Minimizing warm ischemia time is important to minimize renal unit damage at the cellular level. When warm ischemia is used during LPN, overall success is dependent on achieving maximal hemostasis of the larger cut vessels during the ischemic period. Pinpoint identification of smaller vessels that need further suture ligation is performed after the renal vascular clamps have been removed. Although we have been using a running suture technique along the base of the kidney defect, there is debate in regard to the best suture technique for best achieving hemostasis. For some surgeons who perform open partial nephrectomy, interrupted figure-8 sutures are used exclusively and are directed at visible open vessels and collecting system. Use of a running suture along the base of the defect became more commonly used when laparoscopic techniques were applied to the partial nephrectomy procedure.

Baumert and coworkers ¹⁰ compared two renal closure techniques in vivo during LPN and found that a technique that used a running suture (Baumert technique) did reduce the time needed under warm ischemia and reduced the number of complications. One could theorize that the running suture would be faster and easier to perform in the laparoscopic setting. If, however, our experiment showed that better initial hemostasis were achieved with interrupted figure-8 sutures, our feeling is that the extra warm ischemia time needed to place the interrupted sutures would be a worthwhile sacrifice to be more sure of hemostasis and thereby reduce the risk of having to perform additional maneuvers after removal of the renal vascular clamps.

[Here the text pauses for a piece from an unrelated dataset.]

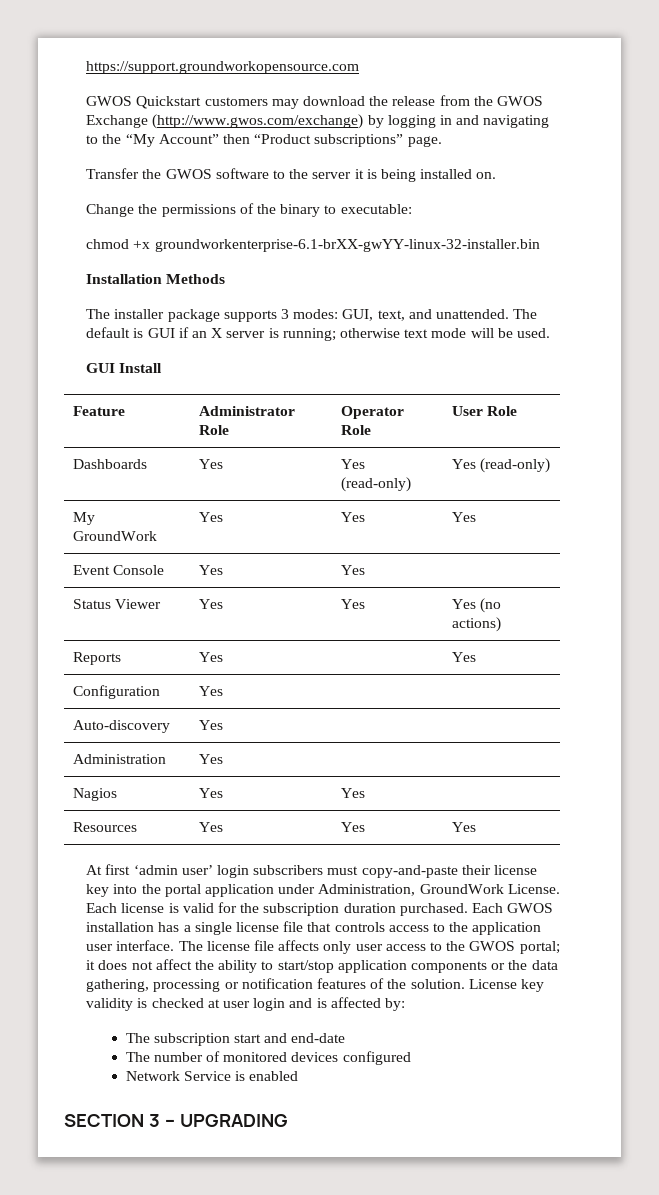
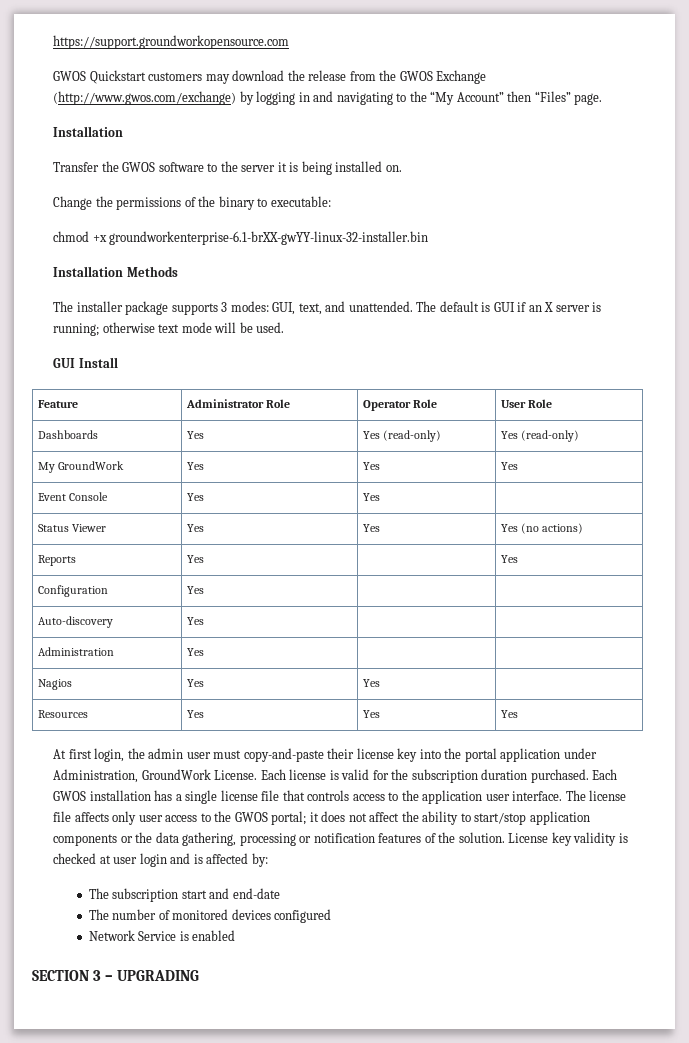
[254,134,404,147] “Product subscriptions” -> [534,91,571,102] “Files”
(442, 141) none -> [53,126,124,137] // Installation
[133,865,324,878] ‘admin user’ login subscribers -> [94,748,211,762] login, the admin user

In our experiment, we did not attempt to replicate the technique used by Baumert and associates, ¹⁰ but instead wanted to show an absolute numerical difference between two distinct closure techniques. In effect, each of the six kidneys in our experiment serves as its own control. We were able to demonstrate in an ex-vivo porcine model that use of a running suture along the base of the kidney defect allowed for better initial hemostasis compared with interrupted figure-8 sutures placed in parallel. Our results were statistically significant.

Conclusion

In an ex-vivo porcine kidney model, use of a running suture along the base of a renal tumor defect (simulating that seen during partial nephrectomy) appears to allow for better initial hemostatic control, compared with interrupted figure-8 sutures placed in parallel.